* RECORDS SHOWN

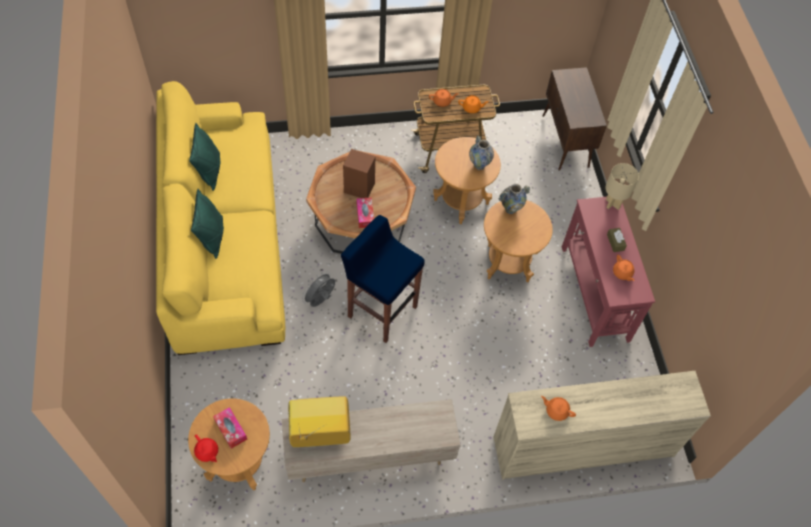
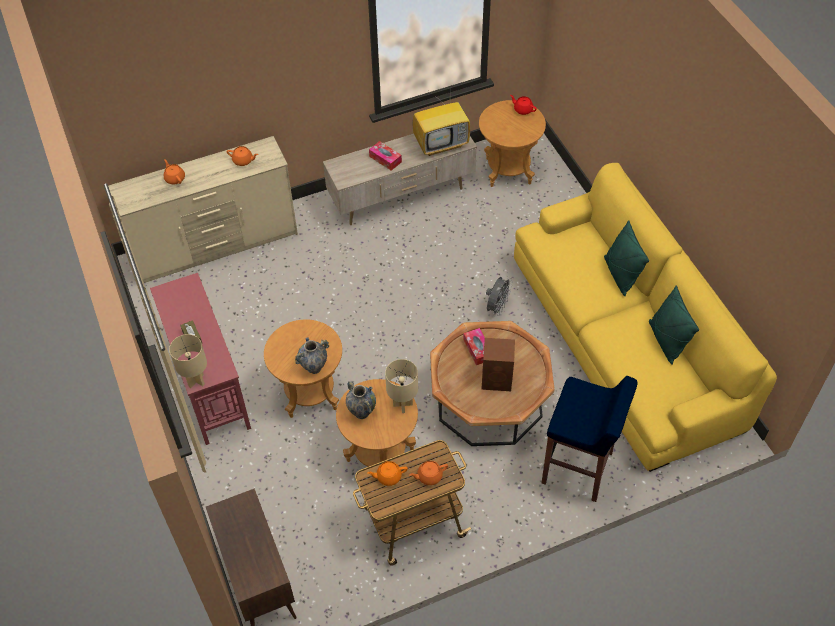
camera: 170 degrees right, 5 degrees down
tissue box [213,407,247,449] -> tissue box moved to [369,141,402,171]
blue stool [341,215,425,343] -> blue stool moved to [542,376,638,502]
orange teapot [613,255,634,281] -> orange teapot moved to [164,159,185,184]
none -> beige table lamp [385,359,418,413]

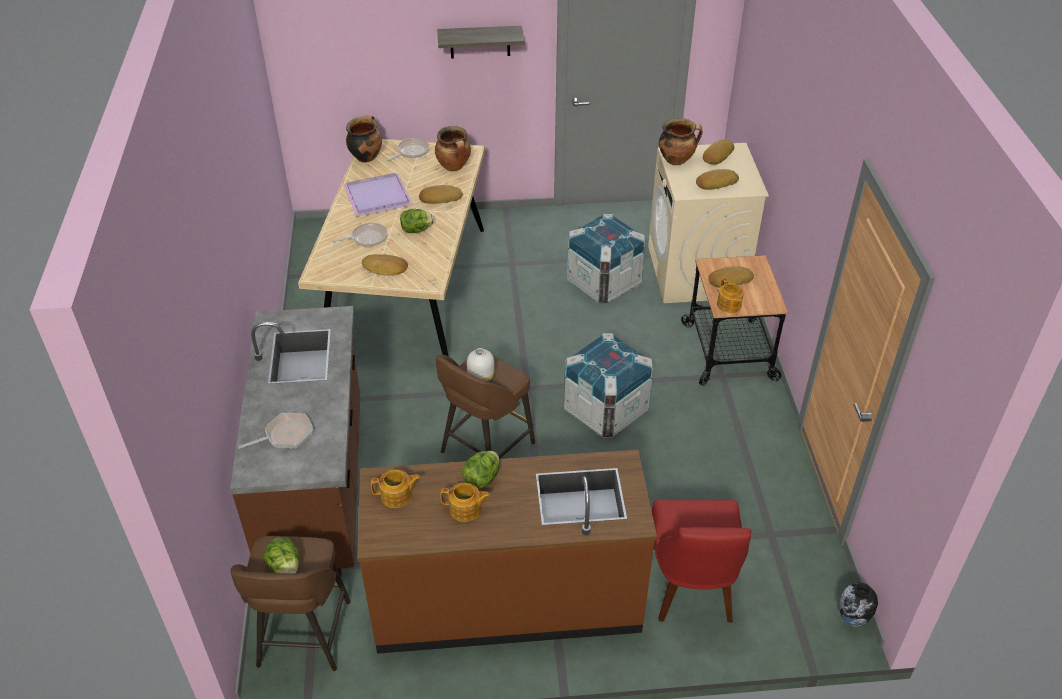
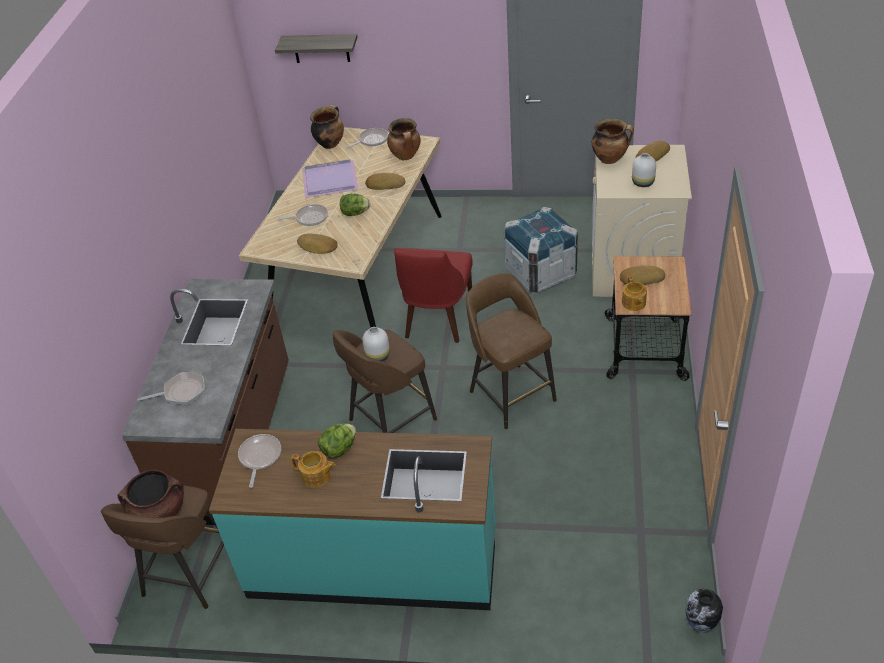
camera: 15 degrees right, 0 degrees up
lettuce [264,537,299,573] -> brown cooking pot [117,470,184,518]
brown counter [357,450,657,654] -> turquoise counter [209,429,496,610]
teapot [371,469,421,508] -> frying pan [238,434,281,488]
shelf [437,26,524,59] -> shelf moved to [275,34,357,63]
crate [564,333,653,438] -> brown stool [466,273,557,429]
red chair [652,499,752,622] -> red chair moved to [394,248,473,343]
bread [696,169,739,190] -> white vase [632,153,656,187]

* BRIEF
Only the pictures are to be dropped; return everything else in the listing exactly.

* ANSWER TO THIS EXERCISE
camera: 170 degrees right, 5 degrees down
tissue box [213,407,247,449] -> tissue box moved to [369,141,402,171]
blue stool [341,215,425,343] -> blue stool moved to [542,376,638,502]
orange teapot [613,255,634,281] -> orange teapot moved to [164,159,185,184]
none -> beige table lamp [385,359,418,413]

camera: 15 degrees right, 0 degrees up
lettuce [264,537,299,573] -> brown cooking pot [117,470,184,518]
brown counter [357,450,657,654] -> turquoise counter [209,429,496,610]
teapot [371,469,421,508] -> frying pan [238,434,281,488]
shelf [437,26,524,59] -> shelf moved to [275,34,357,63]
crate [564,333,653,438] -> brown stool [466,273,557,429]
red chair [652,499,752,622] -> red chair moved to [394,248,473,343]
bread [696,169,739,190] -> white vase [632,153,656,187]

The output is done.